Information provided:
★ ★ ★
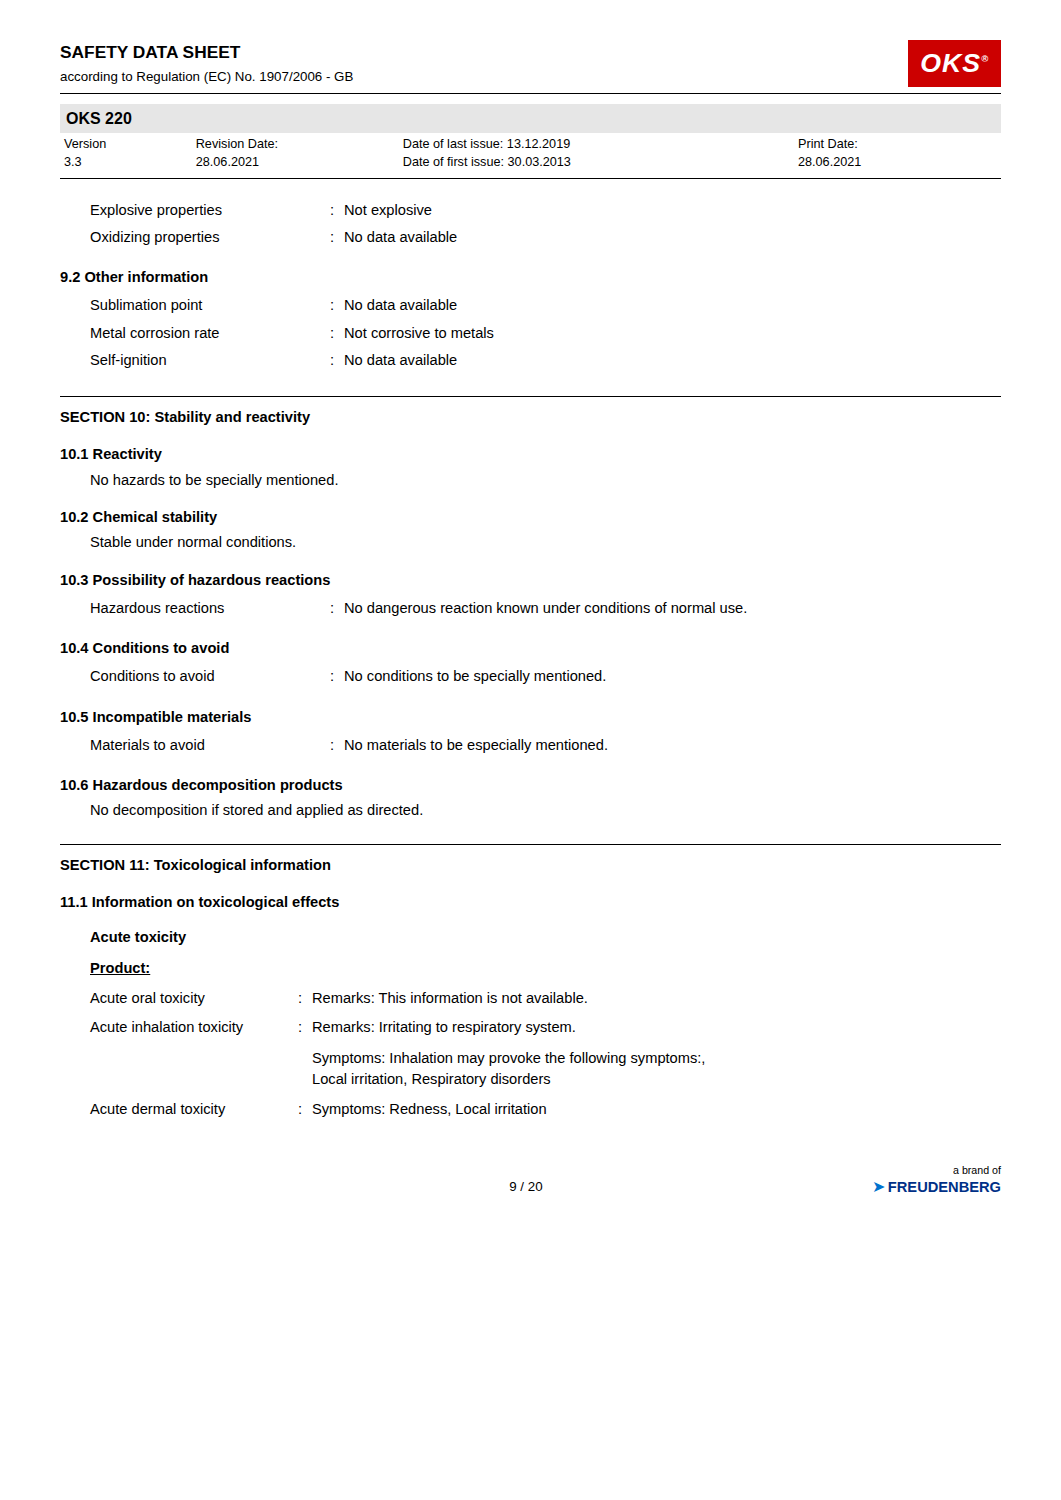SAFETY DATA SHEET
according to Regulation (EC) No. 1907/2006 - GB
OKS®
OKS 220
| Version 3.3 | Revision Date: 28.06.2021 | Date of last issue: 13.12.2019 Date of first issue: 30.03.2013 | Print Date: 28.06.2021 |
| Explosive properties | : | Not explosive |
| Oxidizing properties | : | No data available |
9.2 Other information
| Sublimation point | : | No data available |
| Metal corrosion rate | : | Not corrosive to metals |
| Self-ignition | : | No data available |
SECTION 10: Stability and reactivity
10.1 Reactivity
No hazards to be specially mentioned.
10.2 Chemical stability
Stable under normal conditions.
10.3 Possibility of hazardous reactions
| Hazardous reactions | : | No dangerous reaction known under conditions of normal use. |
10.4 Conditions to avoid
| Conditions to avoid | : | No conditions to be specially mentioned. |
10.5 Incompatible materials
| Materials to avoid | : | No materials to be especially mentioned. |
10.6 Hazardous decomposition products
No decomposition if stored and applied as directed.
SECTION 11: Toxicological information
11.1 Information on toxicological effects
Acute toxicity
Product:
| Acute oral toxicity | : | Remarks: This information is not available. |
| Acute inhalation toxicity | : | Remarks: Irritating to respiratory system. Symptoms: Inhalation may provoke the following symptoms:, Local irritation, Respiratory disorders |
| Acute dermal toxicity | : | Symptoms: Redness, Local irritation |
9 / 20
a brand of
➤ FREUDENBERG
★ ★ ★
Description of the task: Each line from the start of the entries through the line with "10.6 Hazardous decomposition products" is to be restated exactly, and the pictures are to be skipped.

Your solution:
SAFETY DATA SHEET
according to Regulation (EC) No. 1907/2006 - GB
OKS®
OKS 220
| Version 3.3 | Revision Date: 28.06.2021 | Date of last issue: 13.12.2019 Date of first issue: 30.03.2013 | Print Date: 28.06.2021 |
| Explosive properties | : | Not explosive |
| Oxidizing properties | : | No data available |
9.2 Other information
| Sublimation point | : | No data available |
| Metal corrosion rate | : | Not corrosive to metals |
| Self-ignition | : | No data available |
SECTION 10: Stability and reactivity
10.1 Reactivity
No hazards to be specially mentioned.
10.2 Chemical stability
Stable under normal conditions.
10.3 Possibility of hazardous reactions
| Hazardous reactions | : | No dangerous reaction known under conditions of normal use. |
10.4 Conditions to avoid
| Conditions to avoid | : | No conditions to be specially mentioned. |
10.5 Incompatible materials
| Materials to avoid | : | No materials to be especially mentioned. |
10.6 Hazardous decomposition products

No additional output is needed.